* **Required action**: From the records below, transcribe only the lines running from the one with "en voor het opslaan van contacten." through the one with "men. Of je nu een eenvoudige telefoon voor". Keep both of those end lines.

* **Provided records**:
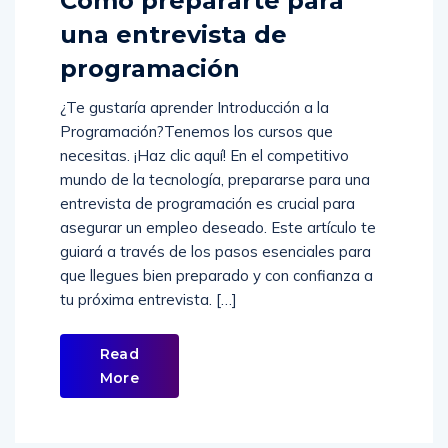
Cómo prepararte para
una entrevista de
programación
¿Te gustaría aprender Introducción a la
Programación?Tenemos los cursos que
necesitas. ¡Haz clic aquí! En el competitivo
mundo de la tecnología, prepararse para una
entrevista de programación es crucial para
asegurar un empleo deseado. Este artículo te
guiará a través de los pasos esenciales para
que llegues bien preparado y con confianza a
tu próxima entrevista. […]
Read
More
==
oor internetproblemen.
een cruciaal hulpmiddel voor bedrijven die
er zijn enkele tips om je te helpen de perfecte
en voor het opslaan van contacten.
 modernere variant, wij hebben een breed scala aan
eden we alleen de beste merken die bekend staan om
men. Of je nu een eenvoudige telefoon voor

* **Written response**:
en voor het opslaan van contacten.
 modernere variant, wij hebben een breed scala aan
eden we alleen de beste merken die bekend staan om
men. Of je nu een eenvoudige telefoon voor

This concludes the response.